Now, if they execute the following commands:

	ln /Users/theirdirectory/theirfile /tmp/thefile
	rm /Users/theirdirectory/theirfile

The effect is to creat a new link to their file and then cut the old link, so that their file is now known only as /tmp/thefile. This creates this directory tree:

/  drwxr-xr-x root
|
|---/Users  drwxr-xr-x root
|   |
|   |---/Users/yourdirectory  drwx------ you
|   |   |
|   |   |---/Users/theirdirectory/theirfile  -rwx------ they
|   |
|   |---/Users/theirdirectory drwx------ they
|
|---/tmp  drwxrwxrwx root

At this point, we have created exactly the situation we set out to create. The file has been moved between users, with the access rights set up so that nobody has access to the file itself. You, having this file, could pass it onward to someone else, who could pass it, eventually, back to the file's owner. You have custody, and you might act as some kind of escrow agent, holding it while unable to touch it, so that they, when they get it back, have a guarantee that nobody was able to change it.

A better way to pass files around

The above example shows the use of /tmp, as has traditionally been possible on Unix systems. In fact, this is a bad idea. In attempting to pass theirfile to the other user, it was put in a public place where anyone could link to it or interfer with its passage. What we really want is a private way to convey files from one user to another. Here is what we probably ought to have done, using an approach that is fully within what the Unix file system allows:

/  drwxr-xr-x root
|
|---/Users  drwxr-xr-x root
    |
    |---/Users/yourdirectory  drwx--x--x you
    |   |
    |   |---/Users/yourdirectory/public  drwxr-xr-x you
    |   |
    |   |---/Users/yourdirectory/dropbox  drwx-wx-wx you
    |
    |---/Users/theirdirectory drwx--x--x they
        |
        |---/Users/theirdirectory/public  drwxr-xr-x they
        |
        |---/Users/theirdirectory/dropbox  drwx-wx-wx they

Here, each user has two directories, one that is world readable, so that files put there by the user are available to the public, and one which is world writable so that the public may place files there that are intended for delivery to the user. The user's directory allows those in the world to traverse the path to these two public directories, but the public cannot find out the names of the user's files.
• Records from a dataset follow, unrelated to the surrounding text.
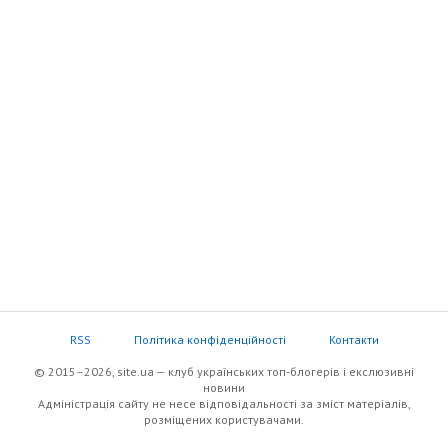
RSS
Політика конфіденційності
Контакти
© 2015–2026, site.ua — клуб українських топ-блогерів i екслюзивнi
новини
Адміністрація сайту не несе відповідальності за зміст матеріалів,
розміщених користувачами.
Of course, an exhaustive search of all possible file names could locate the files in the user directory, but this is a massive project. Clearly, users in the world described above should avoid short file names at the top of their directory structure, but even if outsiders find these files, they will be of little use unless the user also sets the access rights to allow public access.

It would have been reasonable to use a directory structure such as is suggested above to implement the electronic mail system of Unix, but unfortunately, this was invented without benefit of such structures, so by tradition, all Unix e-mail is stored in files within /usr/spool and is entirely outside of the control of the individual user.

Of course, given that Unix is over 30 years old, it should be no surprise that introducing new conventions is almost impossible. The weight of established practice makes it almost impossible to abandon old directories such as /tmp because so many applications expect these directorys to be there.